All the answers occur in the last twelve minutes of the play, and, just as all of the other mushroom clouds in the story, it pops up suddenly and then dissipates. I will admit that when the big reveal happened I gasped, even stopped breathing, and it took awhile for the breath to come back. Mostly because it was the most interesting thing to happen during the entire one hour and forty five minute play (too long for a play at a theatre frequented by senior citizens, by the way). This climactic scene just dropped in our laps like a bag of wet cement and made me wonder where did this come from, why were there no real tells before this, what is the point of this story? If I’m being honest, I lay all of the blame for these questions at the feet of Mr. Eisenberg (a wonderful actor and, by all reports, playwright) and Mr. Elliott. I wish that Misters Eisenberg and Elliott had decided whether or not the play was a comedy or a psychological drama because they might have, better, guided their actors into a more cohesive piece of theatre. The actors, seemingly working on their own, are all doing fine work.
Marin Ireland is a lovely actor who, as Ljuba, seems a bit daft but very sincere (even if her accent work is not) and Nico Santos (of television’s Superstore) is very effective and charming as the hapless gay man playing hyper-macho Lieutenant Cable, but without any discernible singing talent.
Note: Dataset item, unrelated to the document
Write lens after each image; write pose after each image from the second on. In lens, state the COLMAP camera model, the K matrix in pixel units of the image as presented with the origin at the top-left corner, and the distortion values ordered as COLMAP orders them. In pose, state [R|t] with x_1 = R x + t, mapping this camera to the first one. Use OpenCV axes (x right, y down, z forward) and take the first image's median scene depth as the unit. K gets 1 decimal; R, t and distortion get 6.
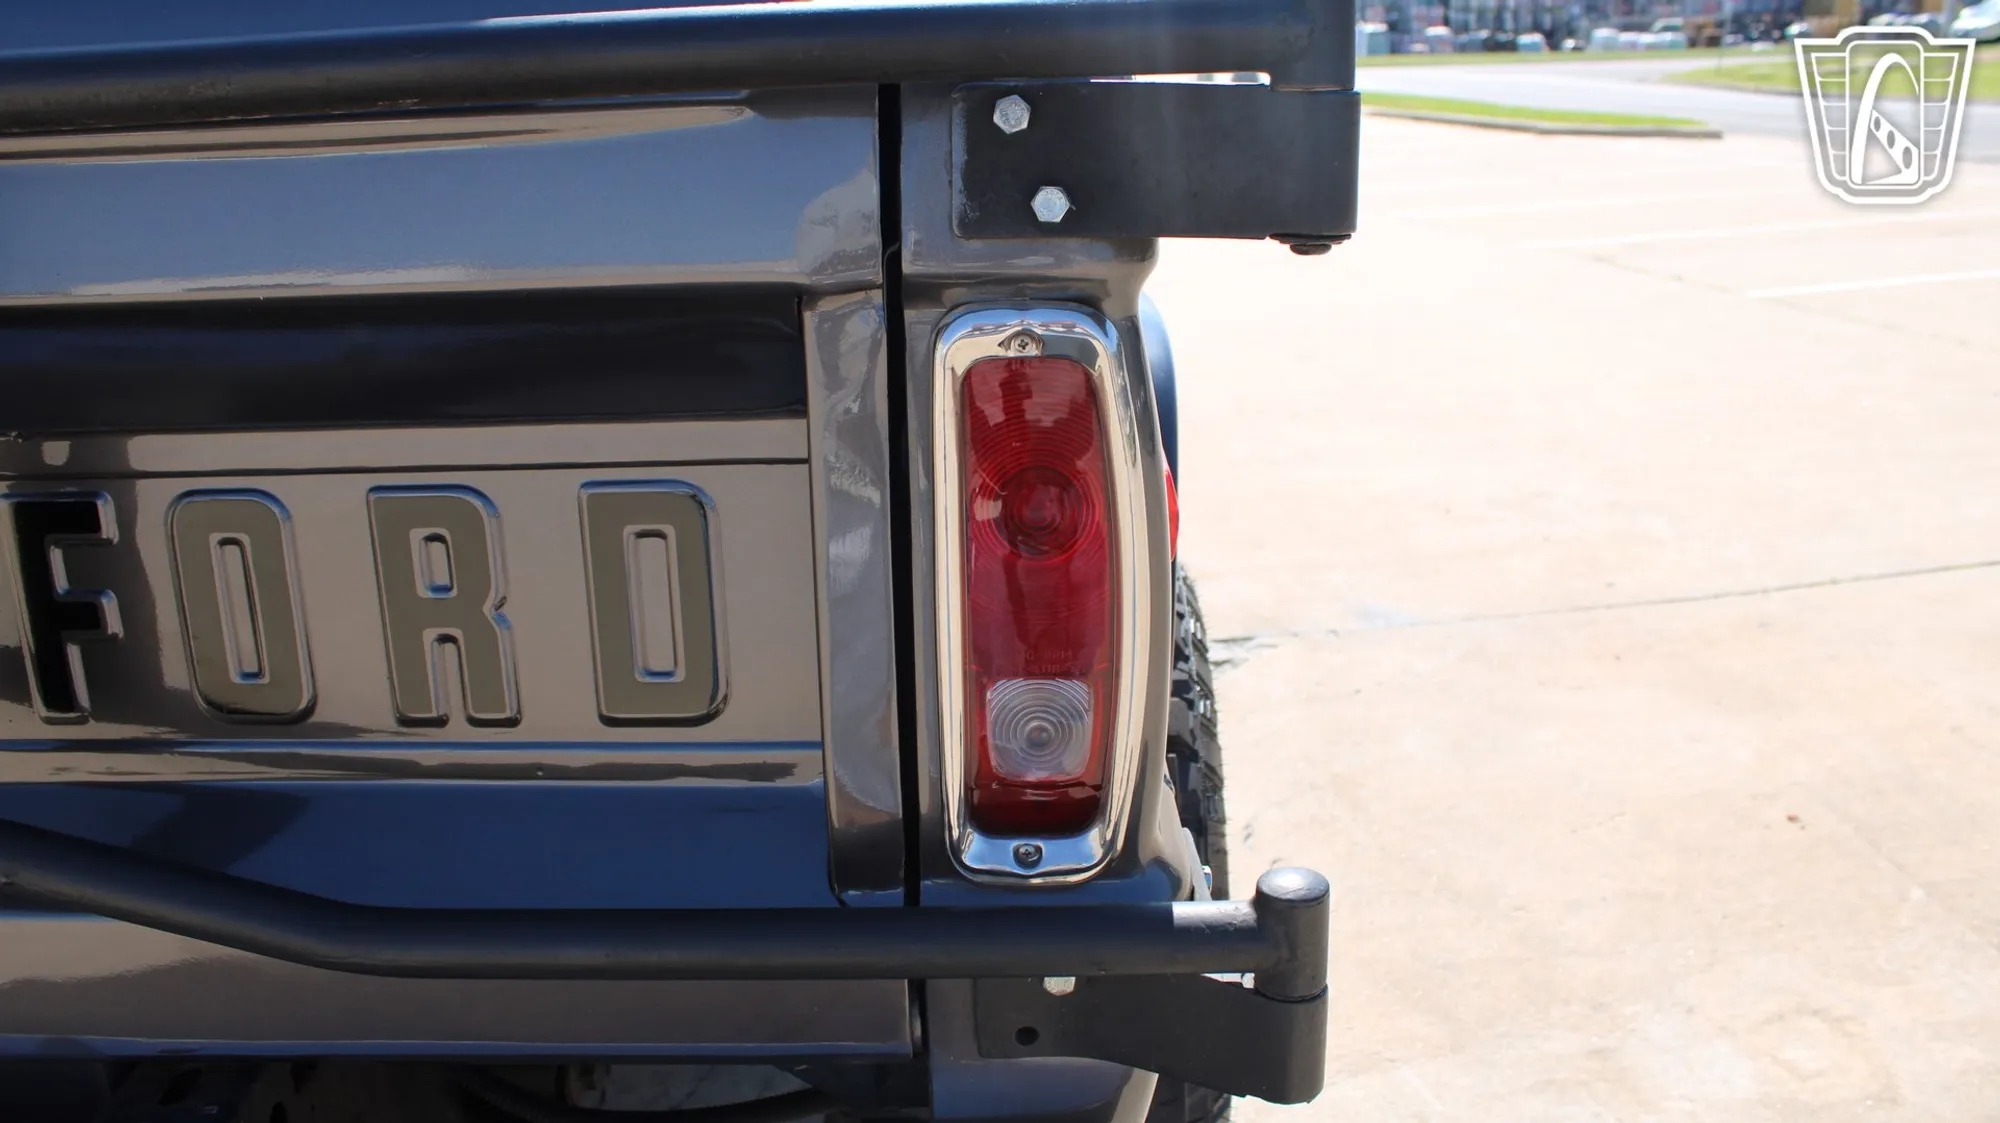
lens RADIAL K [[1619.5, 0, 984.3], [0, 1619.5, 544.8], [0, 0, 1]] dist [-0.089461, 0.016515]
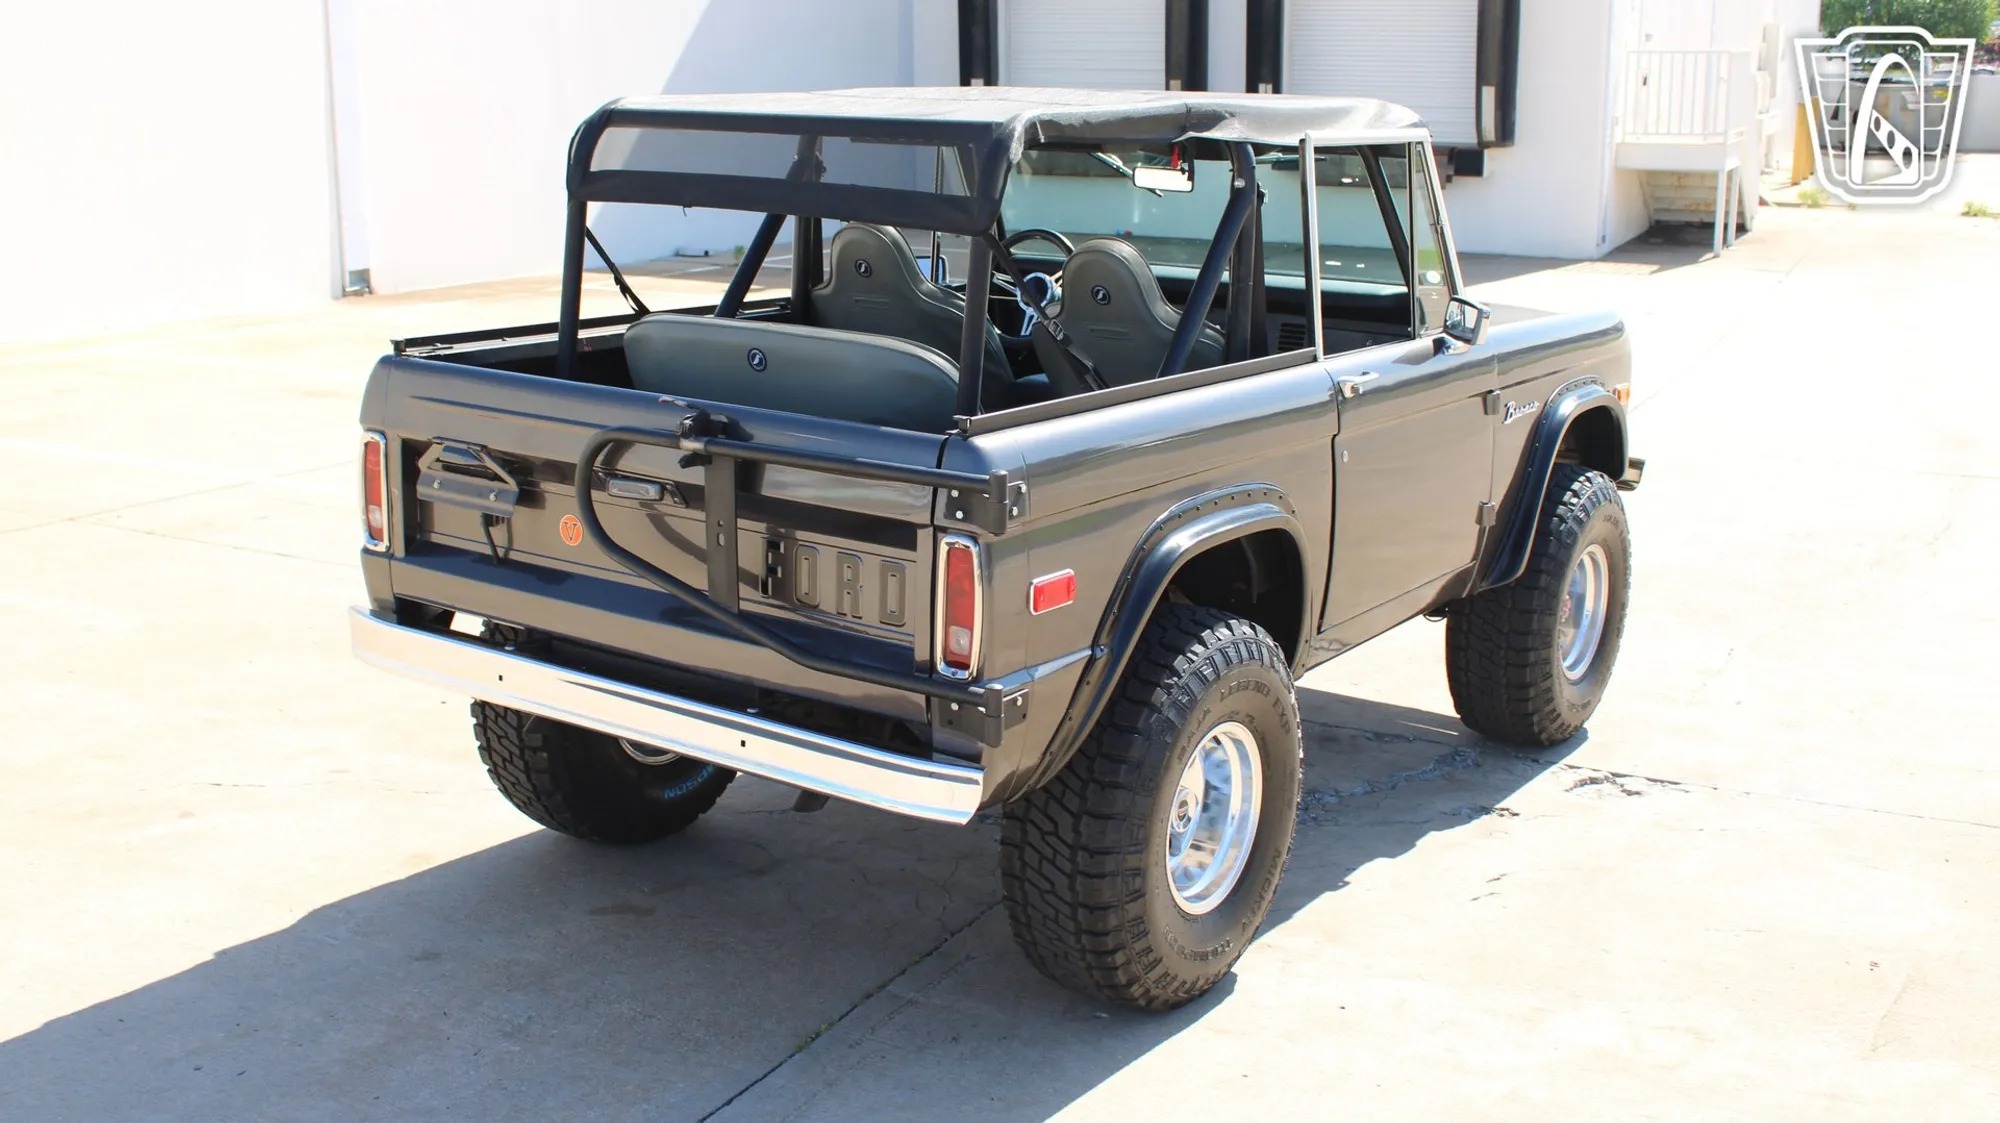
lens RADIAL K [[2094.9, 0, 992.0], [0, 2094.9, 544.5], [0, 0, 1]] dist [-0.073991, 0.000000]
pose [[0.836868, 0.162630, -0.522688, 0.523317], [-0.189620, 0.981856, 0.001898, -0.026941], [0.513513, 0.097524, 0.852522, -0.639723]]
Daniel Oreskes does the best he can with the underwritten role of the husband, Bill, and Tedra Millan certainly brings angst (perhaps a bit over the top) necessary to communicate how much she resents, even hates, her mother. Susan Sarandon is, indeed, a great American actress. My favorite thing about watching her in the play is watching her listen. When other actors are speaking, she gives them everything. They have her full attention and she is never not present. It is a master class in acting. And her tender, quiet, wistful moment of talking to her not-at-all-present husband and singing 'Bali H’ai' was enough to make me shed a tear or two.
But she is wrong for this part.
© The New Group |
I hope the great star will be back on the New York stage soon because she is worth seeing live.
But Happy Talk is not.
Happy Talk runs about 1 Hour 45 Minutes with no intermission. The show runs through June 16, 2019.